Required work
Return exactly the lines of the records below, starting at the line that contains "CompuCycle fue fundada" and ending at the line that contains "Múltiples millones de dólar", with both of those lines kept.

Input data
====================

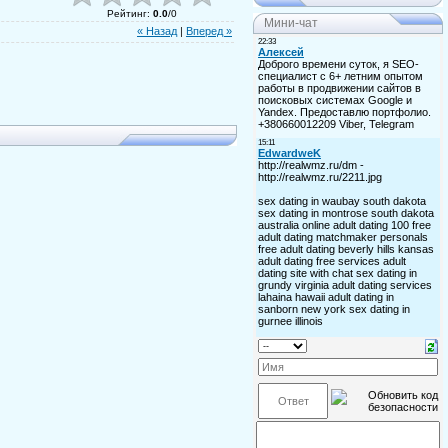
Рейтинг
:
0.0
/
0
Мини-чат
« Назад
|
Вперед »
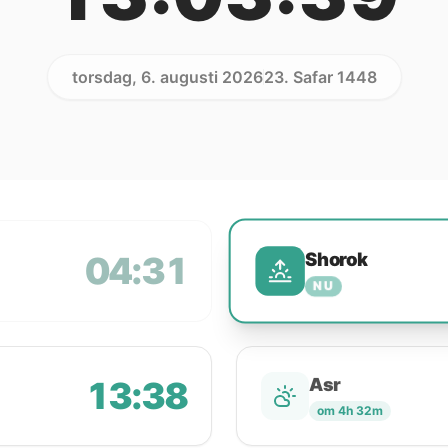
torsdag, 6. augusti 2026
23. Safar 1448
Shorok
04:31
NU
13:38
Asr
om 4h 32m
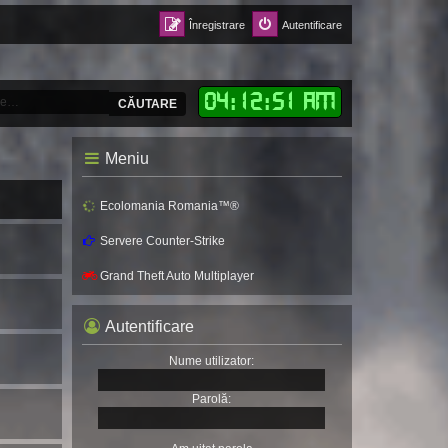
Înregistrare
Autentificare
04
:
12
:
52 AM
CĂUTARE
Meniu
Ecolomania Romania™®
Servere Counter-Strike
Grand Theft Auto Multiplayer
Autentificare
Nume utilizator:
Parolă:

====================

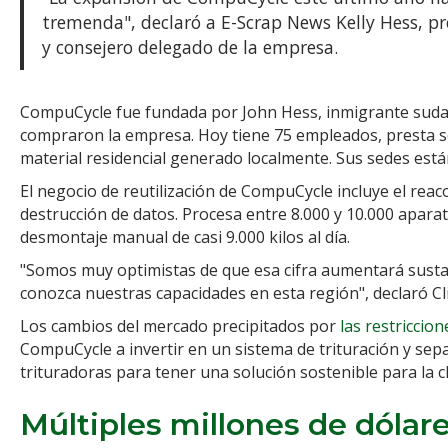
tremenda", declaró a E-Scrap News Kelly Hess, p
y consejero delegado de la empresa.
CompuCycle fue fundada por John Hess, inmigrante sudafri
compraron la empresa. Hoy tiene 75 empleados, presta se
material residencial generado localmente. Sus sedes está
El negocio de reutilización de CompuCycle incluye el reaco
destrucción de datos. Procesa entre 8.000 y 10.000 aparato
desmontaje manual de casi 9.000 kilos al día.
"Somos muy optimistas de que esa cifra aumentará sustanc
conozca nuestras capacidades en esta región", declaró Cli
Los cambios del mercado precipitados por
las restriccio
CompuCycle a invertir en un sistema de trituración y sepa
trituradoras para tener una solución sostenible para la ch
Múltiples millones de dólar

====================

Solution below
CompuCycle fue fundada por John Hess, inmigrante sudafri
compraron la empresa. Hoy tiene 75 empleados, presta se
material residencial generado localmente. Sus sedes está
El negocio de reutilización de CompuCycle incluye el reaco
destrucción de datos. Procesa entre 8.000 y 10.000 aparato
desmontaje manual de casi 9.000 kilos al día.
"Somos muy optimistas de que esa cifra aumentará sustanc
conozca nuestras capacidades en esta región", declaró Cli
Los cambios del mercado precipitados por
las restriccio
CompuCycle a invertir en un sistema de trituración y sepa
trituradoras para tener una solución sostenible para la ch
Múltiples millones de dólar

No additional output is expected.